WebSockets are a mechanism that allow a client (typically a web page) to talk to a server without the overhead and complications that web services may pose. The client first establishes a connection using http and then makes a request to switch over to websockets; the process is described in RFC 6455. Using this technology simplifies development of elaborate web based clients and reduces web traffic, which is pretty sweet for developed and admins alike

Unfortunately, not properly securing websockets is pretty sweet for attackers, and can lead to information leakage or, in extreme cases, code execution on the server. If you’re used to setting up authentication using a framework and letting things rub on their own, you will have to rethink your strategy; and if you plan on doing something like piping your users’ input to another library or executable, be particularly careful about sanitizing it!
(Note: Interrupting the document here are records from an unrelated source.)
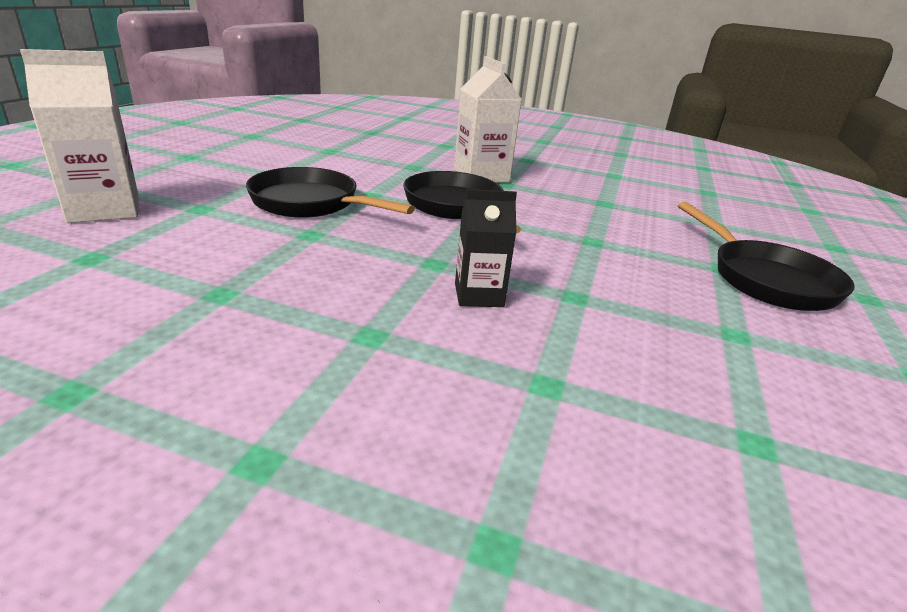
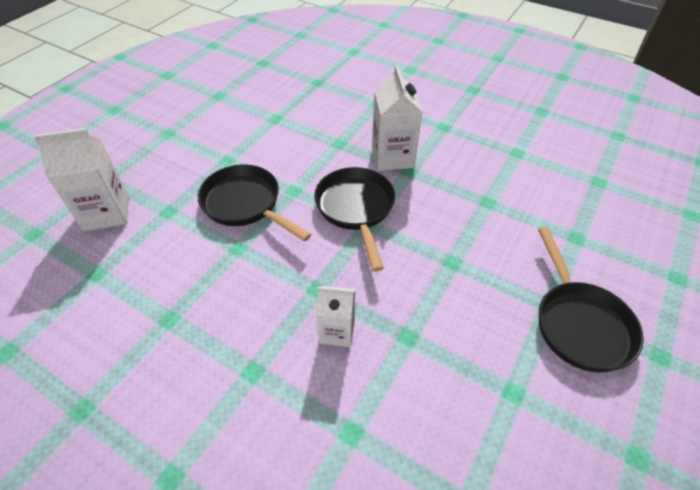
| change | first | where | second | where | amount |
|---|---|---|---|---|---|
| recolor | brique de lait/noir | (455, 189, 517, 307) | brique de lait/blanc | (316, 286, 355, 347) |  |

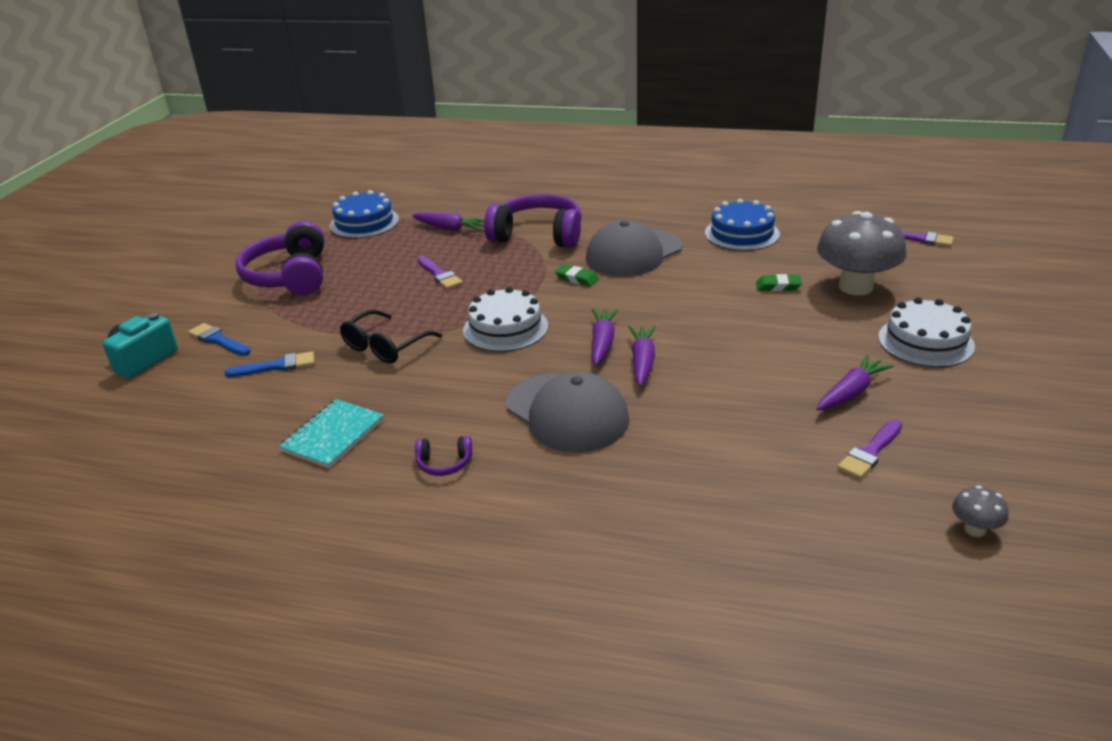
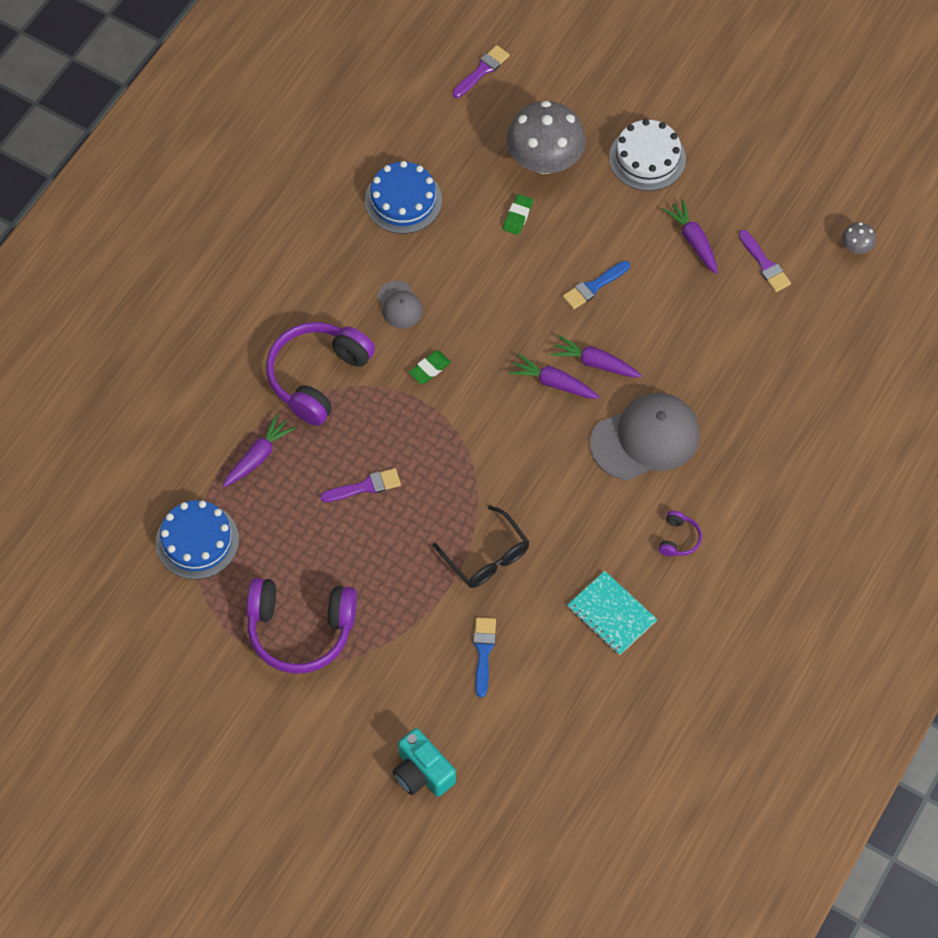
| change | first | where | second | where | amount |
|---|---|---|---|---|---|
| move | pinceau/bleu | (188, 323, 251, 356) |  | (563, 261, 630, 309) |  |
| delete | gâteau/blanc | (463, 287, 548, 352) |  |  |  |
| resize | casquette/gris | (586, 220, 683, 276) |  | (377, 281, 423, 328) | x0.50 |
While the way to a man’s heart is through his stomach, the way to a server’s heart is through user inputs.

VNC passwords

We like to think of VNC passwords as encrypted; but when you consider that they’re encrypted using DES (a weak encryption algorithm) with a key that is hardcoded… Well… That pretty much makes VNC passwords encoded and not encrypted. There are a few VNC password revealers out there, such as vncpwd or VNCPassView, the former can be used in Linux and the latter in Windows. A prerequisite to using these is that you have access to the VNC passwd file and/or registry. Other tools exist to snarf the VNC password out of network captures.